**Exercise brief:** Put every line of the listing below into a numbered list, skipping blank lines and omitting the pictures.

**The records:**
---

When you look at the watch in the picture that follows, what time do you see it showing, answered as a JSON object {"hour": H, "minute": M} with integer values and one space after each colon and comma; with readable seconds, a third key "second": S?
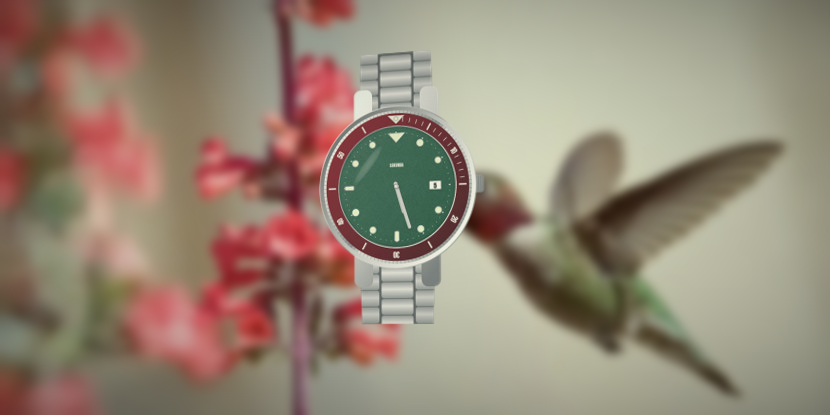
{"hour": 5, "minute": 27}
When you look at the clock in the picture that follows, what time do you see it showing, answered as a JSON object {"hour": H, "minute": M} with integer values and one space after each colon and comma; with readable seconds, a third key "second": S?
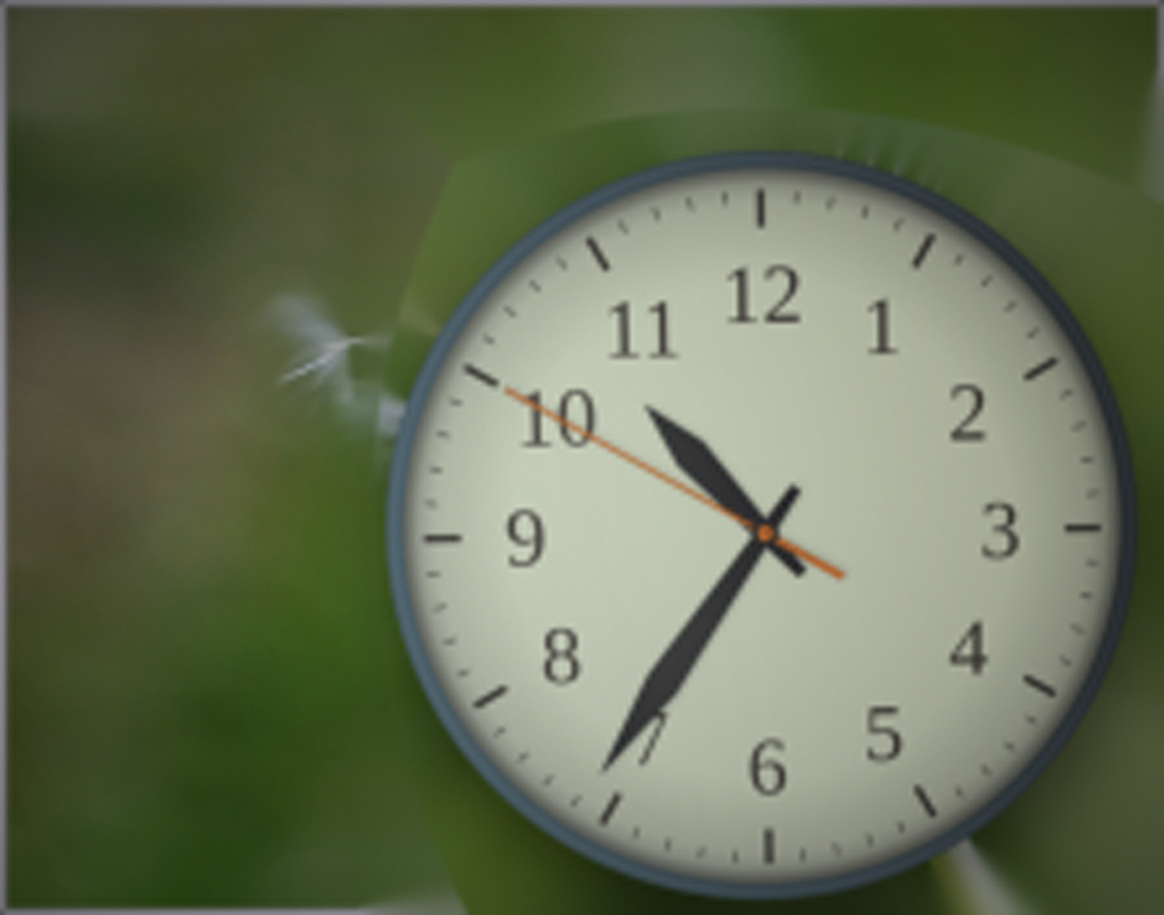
{"hour": 10, "minute": 35, "second": 50}
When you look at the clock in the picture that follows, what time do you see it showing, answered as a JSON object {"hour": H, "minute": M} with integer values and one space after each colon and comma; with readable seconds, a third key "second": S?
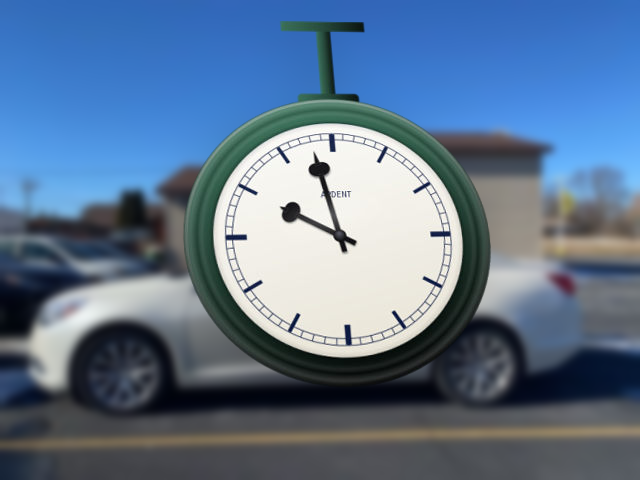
{"hour": 9, "minute": 58}
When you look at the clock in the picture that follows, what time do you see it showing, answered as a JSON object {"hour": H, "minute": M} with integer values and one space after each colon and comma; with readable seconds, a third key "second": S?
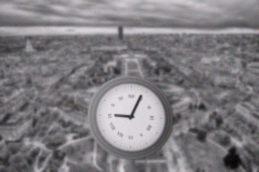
{"hour": 9, "minute": 4}
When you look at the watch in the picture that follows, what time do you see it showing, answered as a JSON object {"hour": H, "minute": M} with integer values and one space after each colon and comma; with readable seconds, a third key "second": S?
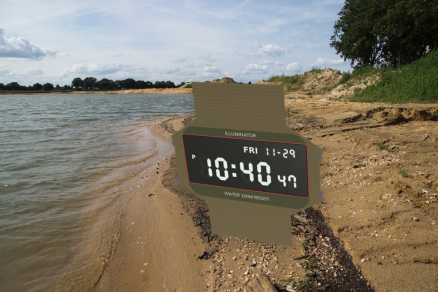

---

**Answer to the exercise:**
1. When you look at the watch in the picture that follows, what time do you see it showing, answered as a JSON object {"hour": H, "minute": M} with integer values and one space after each colon and comma; with readable seconds, a third key "second": S?
2. {"hour": 5, "minute": 27}
3. When you look at the clock in the picture that follows, what time do you see it showing, answered as a JSON object {"hour": H, "minute": M} with integer values and one space after each colon and comma; with readable seconds, a third key "second": S?
4. {"hour": 10, "minute": 35, "second": 50}
5. When you look at the clock in the picture that follows, what time do you see it showing, answered as a JSON object {"hour": H, "minute": M} with integer values and one space after each colon and comma; with readable seconds, a third key "second": S?
6. {"hour": 9, "minute": 58}
7. When you look at the clock in the picture that follows, what time do you see it showing, answered as a JSON object {"hour": H, "minute": M} with integer values and one space after each colon and comma; with readable seconds, a third key "second": S?
8. {"hour": 9, "minute": 4}
9. When you look at the watch in the picture that follows, what time do you see it showing, answered as a JSON object {"hour": H, "minute": M} with integer values and one space after each colon and comma; with readable seconds, a third key "second": S?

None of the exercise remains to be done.